AURELIS Coaching is ‘Spiritual’
‘Spiritual’ as in ‘deeper self,’ this is: inspired, inspirational, spirit, even ‘Holy Spirit’ ― symbolically speaking. This contrasts with merely symptomatic relief in health or any other domain.
This shows in aim and means.
The aim of AURELIS coaching
In contrast to Western medicine’s objective in mental issues, the direct aim of AURELIS is not the relief of the problem but personal mental growth. The relief is the side effect of the growth.
This may sound like ‘probably effective, but pretty inefficient.’ Actually, it is pretty effective and efficient. The illusion of the contrary lies in the idea that complex issues are best tackled like simple problems ― head-on. That is simply not the case. Chances are great that, in the simple way, one aggravates the complex problem. For example, dieting makes one gain weight.
The spiritual aim is also the most durable one.
The means of AURELIS coaching
AURELIS coaching is not instrumental in the sense of <coach uses coaching instruments to manage coachee>.
Contrary to this, the coachee is genuinely central to the happening. The coachee is the therapy ― more precisely, the coachee as a total person, including and foremost his deeper self. On the other side of the coaching, the coach lends himself as the only instrument to make it happen. This, too, is a ‘spiritual’ (deeper self) happening.

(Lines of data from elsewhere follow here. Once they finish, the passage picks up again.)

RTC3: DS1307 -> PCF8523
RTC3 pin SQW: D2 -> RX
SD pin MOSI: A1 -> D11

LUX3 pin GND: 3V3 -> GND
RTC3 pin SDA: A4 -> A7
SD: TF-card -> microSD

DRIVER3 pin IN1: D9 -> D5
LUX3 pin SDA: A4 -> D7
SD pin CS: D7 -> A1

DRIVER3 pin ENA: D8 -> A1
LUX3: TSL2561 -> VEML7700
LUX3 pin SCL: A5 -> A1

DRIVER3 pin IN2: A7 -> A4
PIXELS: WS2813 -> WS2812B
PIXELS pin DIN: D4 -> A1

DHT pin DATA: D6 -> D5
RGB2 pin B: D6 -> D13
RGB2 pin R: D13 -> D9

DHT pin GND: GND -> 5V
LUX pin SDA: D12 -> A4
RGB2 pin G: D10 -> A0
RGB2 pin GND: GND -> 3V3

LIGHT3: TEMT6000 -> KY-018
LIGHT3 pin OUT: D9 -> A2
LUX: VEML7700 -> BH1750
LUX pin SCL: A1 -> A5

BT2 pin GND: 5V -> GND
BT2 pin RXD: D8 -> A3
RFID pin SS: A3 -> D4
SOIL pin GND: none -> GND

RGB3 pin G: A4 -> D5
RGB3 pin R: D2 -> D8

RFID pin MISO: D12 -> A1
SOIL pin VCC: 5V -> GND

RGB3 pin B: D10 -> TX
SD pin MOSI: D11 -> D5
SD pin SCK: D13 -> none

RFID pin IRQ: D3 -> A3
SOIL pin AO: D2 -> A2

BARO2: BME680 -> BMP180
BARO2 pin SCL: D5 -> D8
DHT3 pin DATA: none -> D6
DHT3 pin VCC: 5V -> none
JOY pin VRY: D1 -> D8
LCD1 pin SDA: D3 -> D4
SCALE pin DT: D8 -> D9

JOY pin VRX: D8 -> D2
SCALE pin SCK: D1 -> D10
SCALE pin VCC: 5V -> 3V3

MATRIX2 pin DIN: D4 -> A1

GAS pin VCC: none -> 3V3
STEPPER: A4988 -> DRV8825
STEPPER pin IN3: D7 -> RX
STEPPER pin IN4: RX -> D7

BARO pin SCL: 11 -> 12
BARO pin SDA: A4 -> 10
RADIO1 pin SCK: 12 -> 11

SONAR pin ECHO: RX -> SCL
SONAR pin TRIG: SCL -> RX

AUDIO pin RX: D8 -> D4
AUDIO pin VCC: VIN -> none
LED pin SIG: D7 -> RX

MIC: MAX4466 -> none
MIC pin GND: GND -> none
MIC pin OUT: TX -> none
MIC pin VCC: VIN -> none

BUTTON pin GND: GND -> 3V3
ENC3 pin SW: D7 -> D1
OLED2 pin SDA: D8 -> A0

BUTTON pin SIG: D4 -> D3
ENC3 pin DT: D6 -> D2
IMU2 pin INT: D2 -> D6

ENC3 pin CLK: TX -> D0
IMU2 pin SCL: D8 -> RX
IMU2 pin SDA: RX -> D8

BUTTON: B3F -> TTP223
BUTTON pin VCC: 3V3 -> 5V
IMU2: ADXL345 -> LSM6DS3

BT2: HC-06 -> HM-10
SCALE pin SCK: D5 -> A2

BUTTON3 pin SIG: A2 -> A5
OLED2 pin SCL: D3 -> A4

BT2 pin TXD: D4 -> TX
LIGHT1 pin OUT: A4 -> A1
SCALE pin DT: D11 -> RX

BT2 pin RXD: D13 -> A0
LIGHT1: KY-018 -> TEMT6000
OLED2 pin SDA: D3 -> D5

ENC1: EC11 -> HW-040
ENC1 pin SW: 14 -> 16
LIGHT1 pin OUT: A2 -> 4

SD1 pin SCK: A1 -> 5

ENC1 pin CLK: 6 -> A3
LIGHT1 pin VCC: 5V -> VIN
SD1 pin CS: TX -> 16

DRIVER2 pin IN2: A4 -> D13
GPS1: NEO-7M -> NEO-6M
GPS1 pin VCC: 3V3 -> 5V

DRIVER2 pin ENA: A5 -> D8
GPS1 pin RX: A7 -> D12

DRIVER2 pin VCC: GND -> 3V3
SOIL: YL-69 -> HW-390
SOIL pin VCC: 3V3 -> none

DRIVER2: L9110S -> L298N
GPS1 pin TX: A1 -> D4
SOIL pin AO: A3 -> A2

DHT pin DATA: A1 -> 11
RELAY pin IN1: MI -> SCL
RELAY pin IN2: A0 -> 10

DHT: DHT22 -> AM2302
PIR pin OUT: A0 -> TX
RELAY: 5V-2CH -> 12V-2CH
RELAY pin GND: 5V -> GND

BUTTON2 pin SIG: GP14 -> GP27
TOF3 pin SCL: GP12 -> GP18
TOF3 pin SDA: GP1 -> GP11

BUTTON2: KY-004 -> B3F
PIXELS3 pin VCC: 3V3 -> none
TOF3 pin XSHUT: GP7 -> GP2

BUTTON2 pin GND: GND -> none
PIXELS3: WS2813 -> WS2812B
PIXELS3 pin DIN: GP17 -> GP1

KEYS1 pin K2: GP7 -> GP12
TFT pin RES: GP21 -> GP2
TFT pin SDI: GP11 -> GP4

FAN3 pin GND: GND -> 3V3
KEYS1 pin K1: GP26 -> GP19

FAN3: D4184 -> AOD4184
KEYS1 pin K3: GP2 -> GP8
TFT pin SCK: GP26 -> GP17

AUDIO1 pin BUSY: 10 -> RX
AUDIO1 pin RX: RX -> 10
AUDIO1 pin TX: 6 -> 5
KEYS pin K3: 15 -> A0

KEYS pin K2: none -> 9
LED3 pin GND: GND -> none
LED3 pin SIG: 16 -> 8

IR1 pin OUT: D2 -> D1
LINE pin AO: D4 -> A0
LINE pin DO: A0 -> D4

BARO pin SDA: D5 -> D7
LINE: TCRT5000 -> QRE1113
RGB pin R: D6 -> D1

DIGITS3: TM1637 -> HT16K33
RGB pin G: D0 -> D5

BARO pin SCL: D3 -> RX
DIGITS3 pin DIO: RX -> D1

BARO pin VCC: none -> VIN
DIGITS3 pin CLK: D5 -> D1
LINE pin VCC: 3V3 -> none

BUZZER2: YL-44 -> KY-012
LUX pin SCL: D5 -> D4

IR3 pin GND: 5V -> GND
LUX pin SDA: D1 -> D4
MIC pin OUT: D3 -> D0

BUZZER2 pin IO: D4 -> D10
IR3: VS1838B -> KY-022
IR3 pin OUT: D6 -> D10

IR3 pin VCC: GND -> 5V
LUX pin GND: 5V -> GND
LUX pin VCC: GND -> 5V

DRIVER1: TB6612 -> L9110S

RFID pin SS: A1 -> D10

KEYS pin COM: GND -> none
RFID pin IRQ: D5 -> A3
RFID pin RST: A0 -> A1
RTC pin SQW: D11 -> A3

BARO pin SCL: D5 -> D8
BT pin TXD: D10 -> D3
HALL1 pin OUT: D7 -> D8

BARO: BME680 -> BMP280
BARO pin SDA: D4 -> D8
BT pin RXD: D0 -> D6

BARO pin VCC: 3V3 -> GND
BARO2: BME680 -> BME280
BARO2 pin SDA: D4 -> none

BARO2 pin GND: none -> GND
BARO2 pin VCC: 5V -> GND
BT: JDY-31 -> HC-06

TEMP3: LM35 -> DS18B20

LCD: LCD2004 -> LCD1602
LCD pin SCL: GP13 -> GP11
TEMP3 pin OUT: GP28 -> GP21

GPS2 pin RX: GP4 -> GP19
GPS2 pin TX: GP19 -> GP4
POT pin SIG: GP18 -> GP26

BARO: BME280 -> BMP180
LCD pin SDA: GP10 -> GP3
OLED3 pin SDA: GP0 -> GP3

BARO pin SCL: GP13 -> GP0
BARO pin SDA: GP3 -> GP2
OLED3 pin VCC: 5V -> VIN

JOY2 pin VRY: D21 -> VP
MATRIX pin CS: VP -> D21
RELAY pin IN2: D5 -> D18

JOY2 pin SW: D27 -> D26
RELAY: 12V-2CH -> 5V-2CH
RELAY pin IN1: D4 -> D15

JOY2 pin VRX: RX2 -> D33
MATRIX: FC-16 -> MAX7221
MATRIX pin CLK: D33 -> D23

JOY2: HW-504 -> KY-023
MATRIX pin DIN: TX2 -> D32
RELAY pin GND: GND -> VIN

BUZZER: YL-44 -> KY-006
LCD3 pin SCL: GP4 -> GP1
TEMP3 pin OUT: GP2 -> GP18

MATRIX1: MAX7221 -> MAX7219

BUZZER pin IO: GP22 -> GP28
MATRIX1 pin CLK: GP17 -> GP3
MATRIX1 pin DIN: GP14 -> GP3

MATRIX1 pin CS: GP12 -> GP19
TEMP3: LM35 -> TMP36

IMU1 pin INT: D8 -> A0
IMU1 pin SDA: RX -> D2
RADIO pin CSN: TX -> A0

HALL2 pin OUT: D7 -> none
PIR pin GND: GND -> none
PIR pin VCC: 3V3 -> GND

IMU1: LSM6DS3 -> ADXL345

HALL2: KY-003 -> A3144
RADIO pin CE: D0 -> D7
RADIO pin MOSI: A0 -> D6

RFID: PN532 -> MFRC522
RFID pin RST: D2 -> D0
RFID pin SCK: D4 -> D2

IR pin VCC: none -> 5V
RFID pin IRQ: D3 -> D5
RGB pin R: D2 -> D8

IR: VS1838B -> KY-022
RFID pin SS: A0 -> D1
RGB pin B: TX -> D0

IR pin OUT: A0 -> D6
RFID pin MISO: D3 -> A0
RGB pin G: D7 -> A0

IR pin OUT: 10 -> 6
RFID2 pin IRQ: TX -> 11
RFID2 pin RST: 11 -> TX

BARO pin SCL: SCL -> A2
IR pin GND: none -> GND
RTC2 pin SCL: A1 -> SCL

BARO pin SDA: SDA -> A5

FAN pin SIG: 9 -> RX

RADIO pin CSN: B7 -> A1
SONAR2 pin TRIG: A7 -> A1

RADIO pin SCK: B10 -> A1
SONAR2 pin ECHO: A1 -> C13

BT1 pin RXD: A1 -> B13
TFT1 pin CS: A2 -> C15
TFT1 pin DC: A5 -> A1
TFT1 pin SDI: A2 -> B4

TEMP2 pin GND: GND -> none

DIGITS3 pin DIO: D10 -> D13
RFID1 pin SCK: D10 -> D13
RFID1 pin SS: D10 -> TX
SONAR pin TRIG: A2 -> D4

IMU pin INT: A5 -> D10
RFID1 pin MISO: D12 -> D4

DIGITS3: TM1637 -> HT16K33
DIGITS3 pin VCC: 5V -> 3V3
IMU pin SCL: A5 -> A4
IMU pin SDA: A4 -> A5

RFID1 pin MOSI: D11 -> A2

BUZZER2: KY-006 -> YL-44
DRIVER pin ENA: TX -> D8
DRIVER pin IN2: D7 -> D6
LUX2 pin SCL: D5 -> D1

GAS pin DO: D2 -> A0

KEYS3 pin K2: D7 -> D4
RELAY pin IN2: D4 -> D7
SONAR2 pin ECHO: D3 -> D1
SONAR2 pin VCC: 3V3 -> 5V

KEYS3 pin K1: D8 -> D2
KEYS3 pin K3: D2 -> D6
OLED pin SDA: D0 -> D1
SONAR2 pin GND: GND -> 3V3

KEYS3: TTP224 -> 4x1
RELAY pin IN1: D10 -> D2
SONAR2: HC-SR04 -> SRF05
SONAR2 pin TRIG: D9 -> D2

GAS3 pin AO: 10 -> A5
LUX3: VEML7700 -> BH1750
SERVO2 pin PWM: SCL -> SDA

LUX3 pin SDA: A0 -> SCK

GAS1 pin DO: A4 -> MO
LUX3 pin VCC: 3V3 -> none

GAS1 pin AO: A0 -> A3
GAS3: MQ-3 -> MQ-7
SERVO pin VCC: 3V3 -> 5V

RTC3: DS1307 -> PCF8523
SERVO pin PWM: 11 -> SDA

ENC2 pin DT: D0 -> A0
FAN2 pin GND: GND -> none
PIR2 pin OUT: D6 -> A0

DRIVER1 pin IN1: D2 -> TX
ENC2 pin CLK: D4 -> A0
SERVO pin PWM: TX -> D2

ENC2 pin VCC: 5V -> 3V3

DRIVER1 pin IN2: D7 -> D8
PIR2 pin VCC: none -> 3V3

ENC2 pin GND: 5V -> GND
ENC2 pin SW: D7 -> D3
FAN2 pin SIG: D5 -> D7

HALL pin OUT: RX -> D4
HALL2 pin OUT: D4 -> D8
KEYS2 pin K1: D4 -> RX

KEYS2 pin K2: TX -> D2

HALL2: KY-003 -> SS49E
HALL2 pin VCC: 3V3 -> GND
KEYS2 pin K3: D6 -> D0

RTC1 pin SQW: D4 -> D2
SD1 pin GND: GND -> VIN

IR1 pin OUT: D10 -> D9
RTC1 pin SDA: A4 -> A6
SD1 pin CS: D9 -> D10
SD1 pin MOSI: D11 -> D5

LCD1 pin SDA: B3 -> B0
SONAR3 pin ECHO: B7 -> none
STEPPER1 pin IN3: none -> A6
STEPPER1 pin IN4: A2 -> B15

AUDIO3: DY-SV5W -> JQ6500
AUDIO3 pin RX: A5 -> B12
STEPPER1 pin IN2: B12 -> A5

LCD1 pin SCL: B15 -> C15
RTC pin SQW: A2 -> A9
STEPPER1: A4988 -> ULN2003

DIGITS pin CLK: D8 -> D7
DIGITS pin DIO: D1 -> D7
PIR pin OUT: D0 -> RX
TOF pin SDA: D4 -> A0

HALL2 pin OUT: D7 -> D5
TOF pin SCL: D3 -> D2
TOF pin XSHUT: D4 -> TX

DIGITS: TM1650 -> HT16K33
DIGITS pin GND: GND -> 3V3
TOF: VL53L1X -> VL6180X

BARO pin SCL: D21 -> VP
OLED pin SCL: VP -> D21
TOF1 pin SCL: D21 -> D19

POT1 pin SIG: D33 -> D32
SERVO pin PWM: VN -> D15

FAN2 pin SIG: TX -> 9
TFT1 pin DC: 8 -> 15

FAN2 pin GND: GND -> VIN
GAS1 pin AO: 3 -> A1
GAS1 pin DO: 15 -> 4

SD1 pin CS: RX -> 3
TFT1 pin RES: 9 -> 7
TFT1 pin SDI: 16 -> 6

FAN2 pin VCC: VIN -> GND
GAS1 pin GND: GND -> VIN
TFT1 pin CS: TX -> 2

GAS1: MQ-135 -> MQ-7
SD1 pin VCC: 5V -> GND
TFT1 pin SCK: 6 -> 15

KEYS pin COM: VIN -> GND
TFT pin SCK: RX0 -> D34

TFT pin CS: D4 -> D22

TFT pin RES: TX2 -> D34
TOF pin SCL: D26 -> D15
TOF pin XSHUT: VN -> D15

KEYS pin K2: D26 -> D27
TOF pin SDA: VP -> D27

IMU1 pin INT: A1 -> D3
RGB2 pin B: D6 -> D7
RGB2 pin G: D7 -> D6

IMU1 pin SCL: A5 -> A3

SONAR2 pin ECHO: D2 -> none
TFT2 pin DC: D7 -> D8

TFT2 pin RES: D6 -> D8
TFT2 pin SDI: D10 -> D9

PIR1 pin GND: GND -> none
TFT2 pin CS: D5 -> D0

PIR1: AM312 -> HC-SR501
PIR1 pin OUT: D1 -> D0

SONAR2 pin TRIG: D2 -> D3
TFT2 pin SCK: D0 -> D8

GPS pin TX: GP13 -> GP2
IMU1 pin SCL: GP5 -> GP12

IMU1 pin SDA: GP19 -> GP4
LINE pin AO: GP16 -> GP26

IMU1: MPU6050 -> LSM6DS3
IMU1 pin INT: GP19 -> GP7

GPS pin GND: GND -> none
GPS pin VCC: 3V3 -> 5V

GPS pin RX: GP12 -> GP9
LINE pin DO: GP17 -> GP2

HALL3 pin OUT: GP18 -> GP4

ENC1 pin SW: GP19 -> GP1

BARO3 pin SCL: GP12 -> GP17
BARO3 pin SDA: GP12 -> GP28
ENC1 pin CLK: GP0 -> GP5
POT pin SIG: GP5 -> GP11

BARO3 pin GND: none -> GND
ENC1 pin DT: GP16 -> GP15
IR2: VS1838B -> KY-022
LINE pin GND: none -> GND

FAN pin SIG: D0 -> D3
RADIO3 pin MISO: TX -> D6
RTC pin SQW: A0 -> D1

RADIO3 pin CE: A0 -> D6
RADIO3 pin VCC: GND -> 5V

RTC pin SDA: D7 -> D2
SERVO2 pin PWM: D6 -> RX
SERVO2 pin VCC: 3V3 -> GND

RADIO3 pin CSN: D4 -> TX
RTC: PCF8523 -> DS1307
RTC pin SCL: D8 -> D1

None of this says where the ‘deeper self’ starts and ends. It would be unscientific to pretend that anybody knows where it does so.
This is orthogonal to conceptual psychotherapy as well as to conceptual religion. Following these hyperlinks, you can see that one can, in both cases, draw a similar triangle pointing toward the AURELIS way.
In aim and means: mental growth
If one doesn’t like the term ‘spiritual,’ then ‘mental growth’ does equally well to describe the AURELIS endeavor.
Originally, mental growth has always been spirituality’s genuine means and aim. It was only by starting to think of it more conceptually that it lost this original endeavor which didn’t care a bit about anything more than the profoundly personal experience.
Only in the last few centuries did Western spirituality/religion drown itself in an attempt to conceptually self-rationalize. I see that as pretty contra-spiritual. We just lost an ex-Pope who kind-a felt this but didn’t know what it meant. He may have been too intellectual or not enough.
Then why ‘spiritual’?
It’s good also to dare to use the term ‘spiritual’ because it brings several fields closer together ― as they should. There is only an artificial distinction between them on this relevant level. That may be scary to some, enlightening to others, and hopefully, the path the future will increasingly embrace.
AURELIS has the great advantage of being drawn by and toward this future.
With your help, we can already sooner make it the present.